TASK STATEMENT: Give back the entries exactly as they read, leaving each image out.

THE DATA:
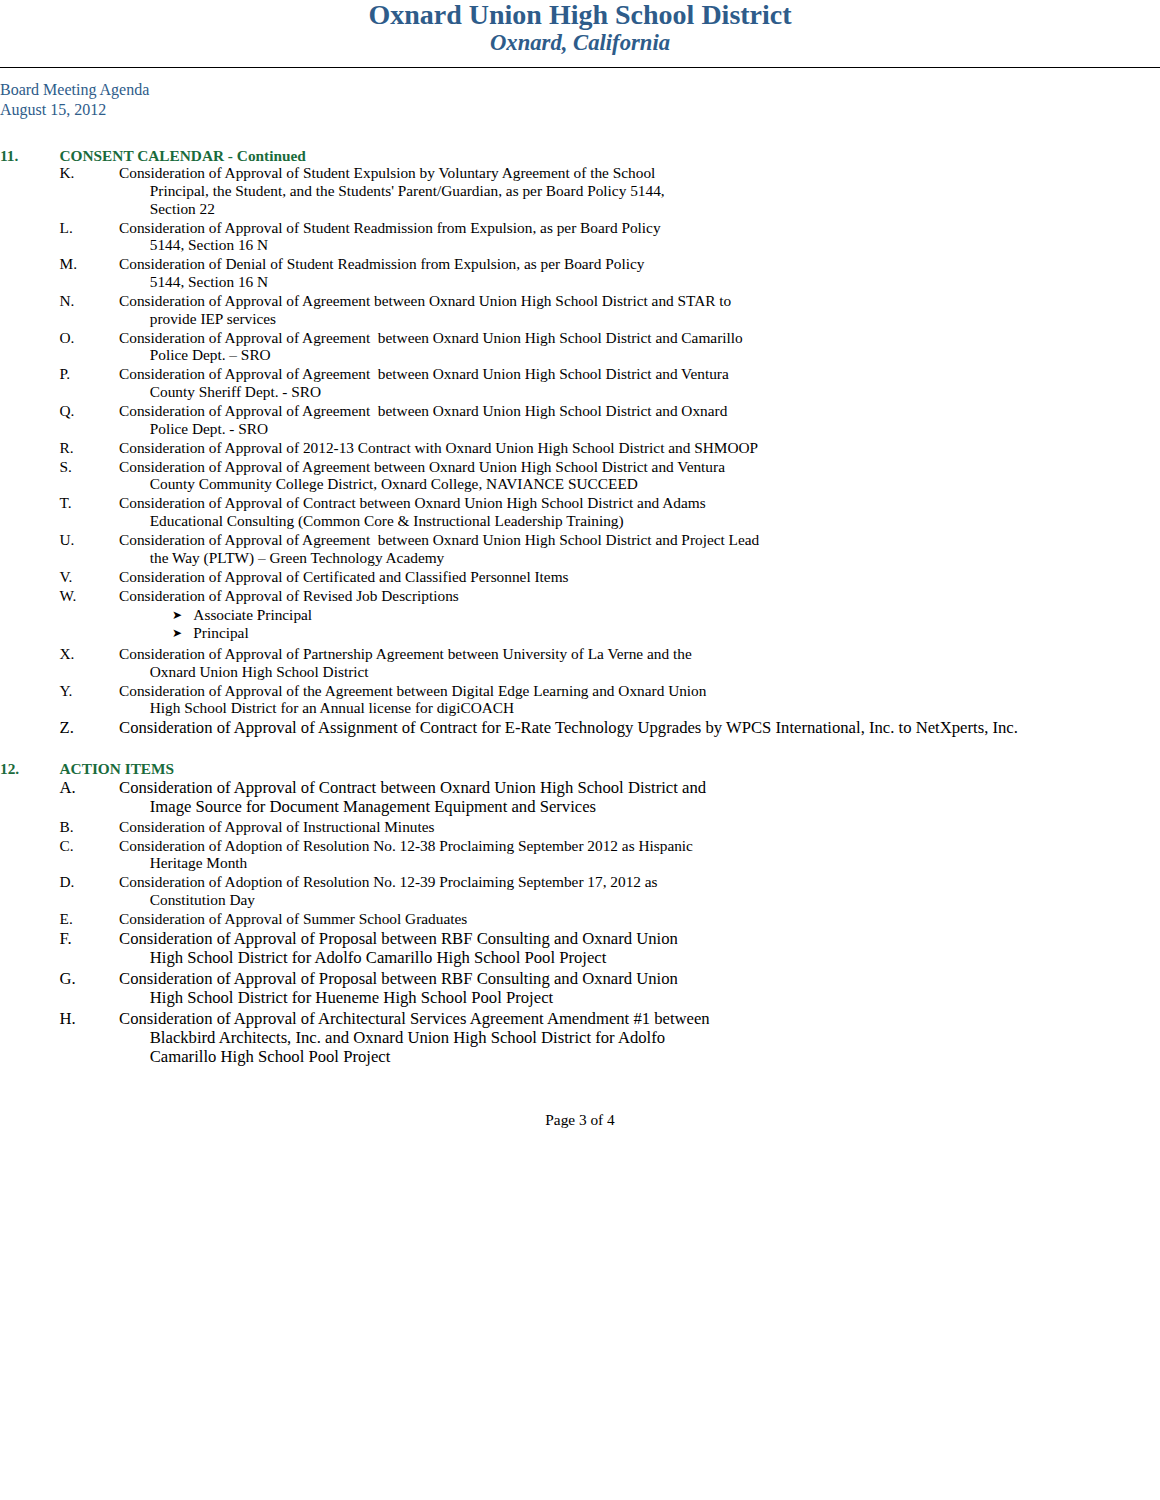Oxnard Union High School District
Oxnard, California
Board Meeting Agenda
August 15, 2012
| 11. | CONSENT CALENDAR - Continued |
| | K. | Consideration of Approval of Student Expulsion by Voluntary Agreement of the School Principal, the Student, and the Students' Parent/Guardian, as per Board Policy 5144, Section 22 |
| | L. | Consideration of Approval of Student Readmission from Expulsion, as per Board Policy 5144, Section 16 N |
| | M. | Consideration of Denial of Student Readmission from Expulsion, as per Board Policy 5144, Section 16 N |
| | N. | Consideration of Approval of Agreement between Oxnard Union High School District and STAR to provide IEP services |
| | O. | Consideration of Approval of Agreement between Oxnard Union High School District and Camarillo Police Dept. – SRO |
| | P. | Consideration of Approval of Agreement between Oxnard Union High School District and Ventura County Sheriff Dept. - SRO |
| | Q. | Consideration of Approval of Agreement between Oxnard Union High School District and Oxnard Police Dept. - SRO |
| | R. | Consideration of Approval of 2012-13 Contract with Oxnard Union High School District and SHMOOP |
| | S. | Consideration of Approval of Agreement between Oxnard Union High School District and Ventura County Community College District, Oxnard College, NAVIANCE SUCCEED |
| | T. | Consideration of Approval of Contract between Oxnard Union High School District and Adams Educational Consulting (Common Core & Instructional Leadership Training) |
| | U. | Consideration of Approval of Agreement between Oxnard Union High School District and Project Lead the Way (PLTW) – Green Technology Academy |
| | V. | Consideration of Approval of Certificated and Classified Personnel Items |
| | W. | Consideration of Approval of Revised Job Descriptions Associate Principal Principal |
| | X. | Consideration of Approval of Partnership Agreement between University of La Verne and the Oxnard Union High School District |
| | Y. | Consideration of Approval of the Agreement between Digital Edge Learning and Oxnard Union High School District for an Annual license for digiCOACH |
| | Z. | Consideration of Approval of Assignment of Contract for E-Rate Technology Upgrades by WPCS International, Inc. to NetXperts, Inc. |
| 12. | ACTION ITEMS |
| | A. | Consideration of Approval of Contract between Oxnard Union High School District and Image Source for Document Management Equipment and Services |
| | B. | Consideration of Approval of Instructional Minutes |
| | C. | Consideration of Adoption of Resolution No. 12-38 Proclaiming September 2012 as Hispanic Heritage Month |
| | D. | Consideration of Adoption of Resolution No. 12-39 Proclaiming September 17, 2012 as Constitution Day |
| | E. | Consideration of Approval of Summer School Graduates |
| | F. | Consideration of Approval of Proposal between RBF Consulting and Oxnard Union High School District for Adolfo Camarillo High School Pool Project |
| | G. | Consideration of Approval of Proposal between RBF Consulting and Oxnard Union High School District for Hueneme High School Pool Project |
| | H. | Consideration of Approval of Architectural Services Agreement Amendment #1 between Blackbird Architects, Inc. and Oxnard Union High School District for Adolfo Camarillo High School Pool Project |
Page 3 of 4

ANSWER SECTION:
Oxnard Union High School District
Oxnard, California
Board Meeting Agenda
August 15, 2012
| 11. | CONSENT CALENDAR - Continued |
| | K. | Consideration of Approval of Student Expulsion by Voluntary Agreement of the School Principal, the Student, and the Students' Parent/Guardian, as per Board Policy 5144, Section 22 |
| | L. | Consideration of Approval of Student Readmission from Expulsion, as per Board Policy 5144, Section 16 N |
| | M. | Consideration of Denial of Student Readmission from Expulsion, as per Board Policy 5144, Section 16 N |
| | N. | Consideration of Approval of Agreement between Oxnard Union High School District and STAR to provide IEP services |
| | O. | Consideration of Approval of Agreement between Oxnard Union High School District and Camarillo Police Dept. – SRO |
| | P. | Consideration of Approval of Agreement between Oxnard Union High School District and Ventura County Sheriff Dept. - SRO |
| | Q. | Consideration of Approval of Agreement between Oxnard Union High School District and Oxnard Police Dept. - SRO |
| | R. | Consideration of Approval of 2012-13 Contract with Oxnard Union High School District and SHMOOP |
| | S. | Consideration of Approval of Agreement between Oxnard Union High School District and Ventura County Community College District, Oxnard College, NAVIANCE SUCCEED |
| | T. | Consideration of Approval of Contract between Oxnard Union High School District and Adams Educational Consulting (Common Core & Instructional Leadership Training) |
| | U. | Consideration of Approval of Agreement between Oxnard Union High School District and Project Lead the Way (PLTW) – Green Technology Academy |
| | V. | Consideration of Approval of Certificated and Classified Personnel Items |
| | W. | Consideration of Approval of Revised Job Descriptions Associate Principal Principal |
| | X. | Consideration of Approval of Partnership Agreement between University of La Verne and the Oxnard Union High School District |
| | Y. | Consideration of Approval of the Agreement between Digital Edge Learning and Oxnard Union High School District for an Annual license for digiCOACH |
| | Z. | Consideration of Approval of Assignment of Contract for E-Rate Technology Upgrades by WPCS International, Inc. to NetXperts, Inc. |
| 12. | ACTION ITEMS |
| | A. | Consideration of Approval of Contract between Oxnard Union High School District and Image Source for Document Management Equipment and Services |
| | B. | Consideration of Approval of Instructional Minutes |
| | C. | Consideration of Adoption of Resolution No. 12-38 Proclaiming September 2012 as Hispanic Heritage Month |
| | D. | Consideration of Adoption of Resolution No. 12-39 Proclaiming September 17, 2012 as Constitution Day |
| | E. | Consideration of Approval of Summer School Graduates |
| | F. | Consideration of Approval of Proposal between RBF Consulting and Oxnard Union High School District for Adolfo Camarillo High School Pool Project |
| | G. | Consideration of Approval of Proposal between RBF Consulting and Oxnard Union High School District for Hueneme High School Pool Project |
| | H. | Consideration of Approval of Architectural Services Agreement Amendment #1 between Blackbird Architects, Inc. and Oxnard Union High School District for Adolfo Camarillo High School Pool Project |
Page 3 of 4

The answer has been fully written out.